Opportunities to enhance mental health care for children in CT

Earlier this month, a coalition of more than 40 student-run political groups and mental health advocacy groups across Connecticut urged state Senate leaders to adopt two amendments to Senate Bill No. 2. The bill is a comprehensive children’s health bill that will be voted on by state legislatures. The Senate plenary session will be held in the next few weeks.

The coalition—the largest youth-led group calling for statewide mental health reform in recent memory—announced its primary advocacy in February, when the language of the priority bill was still being drafted. I was in tune with their call. In both cases, our call was met with little serious recognition by congressional leaders and an opportunity to address the mental health awareness and care gaps facing some of the most vulnerable youth in the state. Abandoned for no apparent reason.

Our coalition’s proposed amendment to SB-2 would add two new sections to the bill. The first of these additions (as classified by the DC:0-5 diagnostic classification system widely used in the United States) to promote the social and emotional well-being of the infant from birth to her 5th birthday establishes a task force tasked with developing a statewide plan for clinical practice), those covered by the state Medicaid program (HUSKY Health). This plan identifies developmentally appropriate screening, assessment, diagnosis, treatment modalities, qualified treatment professionals, and support programs that operate in a variety of child care settings.

The second of these additions will be to the existing State Advisory Board on Autism Spectrum Disorder (ASD)-Related Services, to expand its reach to underrepresented populations, and to strengthen the existing State Advisory Board on ASD Early Screening and Intervention. state guidelines to consider updating.

The potential for these reforms to benefit children overlooked in past mental health efforts cannot be overemphasized. For example, approximately 16% of infants and young children under the age of 6 experience clinically significant mental health problems, which manifest as dysregulation of affective or behavioral patterns at about the same rate as older children. increase. These children often respond well to therapy and family support provided under what is known as the Infant and Early Childhood Mental Health (IECMH) intervention model.

The first amendment, modeled after legislation approved in Rhode Island, could have been covered by the state Medicaid Early and Scheduled Screening, Diagnosis, and Treatment (EPSDT) benefits, but currently does not. It effectively directs the Task Force to identify additional IECMH services that are not covered by the IECMH and include the specific services. Programs related to prevention and child-rearing support.

IECMH services have been found by leading child advocacy groups, such as the Children’s Health and Development Institute (CHDI) in Connecticut, to improve outcomes for children in distress, but insufficient reimbursement options have led to hindered. In response, CHDI called for “examining current Medicaid billing options to assist in augmenting and paying for enhanced services.”

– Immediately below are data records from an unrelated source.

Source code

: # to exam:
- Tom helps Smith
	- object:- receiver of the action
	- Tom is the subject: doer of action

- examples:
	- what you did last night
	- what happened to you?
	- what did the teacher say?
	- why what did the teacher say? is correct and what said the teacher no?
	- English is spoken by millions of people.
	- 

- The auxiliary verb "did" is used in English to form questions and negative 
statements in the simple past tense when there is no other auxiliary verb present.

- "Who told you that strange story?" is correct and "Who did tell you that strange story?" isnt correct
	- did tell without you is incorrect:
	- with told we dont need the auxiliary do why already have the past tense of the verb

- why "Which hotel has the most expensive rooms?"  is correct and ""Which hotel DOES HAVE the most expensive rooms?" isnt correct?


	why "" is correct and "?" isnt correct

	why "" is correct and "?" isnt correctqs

More than a third of children in Connecticut are insured through Husky A & B, and the introduction of this amendment would reduce thousands of children with reasonable access to mental health services covered by existing Medicaid benefits. , will benefit from enabling well-informed, financially-assisted access.

No task force similar to the task force specified in our original amendment currently exists. Task Forces convened under Public Laws 21-35 (2021), 21-171 (2021) and 22-81 (2022) are tasked only with investigating school-based services. bottom. No specific focus on mental health of children under 6 years old. Many of these children are not yet of K-12 school age and may instead rely entirely on dual therapy, home visit programs, and other outpatient care when available. I have.

Our proposals also address the impact of rising ASD diagnoses nationwide among Black and Hispanic children, and address some of the barriers to access and lower likelihood of ASD. It enacts a comprehensive response to the racial disparities in identifying children on the spectrum caused by it. Recognition of symptoms by family members.

The Second Amendment, modeled after a bill approved in New York, instructs Connecticut’s Autism Spectrum Disorder Advisory Committee (ASDAC) to provide ASD-related services to members of racial minority groups. It is charged with advising the Secretary of Social Services on strategies to improve coordination. ASDAC is also tasked with reviewing recommendations for developmental screening of children 3 years of age and younger that explicitly conform state “best practice” screening protocols to ASD-specific standards set by the American Academy of Pediatrics.

We ask Senators to introduce and adopt these amendments when SB-2 reaches the floor. The added provisions most directly achieve the objective stated in the bill, which is to “improve children’s access to mental, physical and emotional health services” would be worth considering. We hope that state leaders continue to take the appeals of Connecticut’s youth seriously. If a bill that primarily affects us, our brothers, co-workers, and thousands of children across the state fails to meet our stated needs, who exactly is it and what is it? is it written for

Wilton resident Vignesh Subramanian is a student at the State University of New York at Stony Brook College and a child mental health advocate.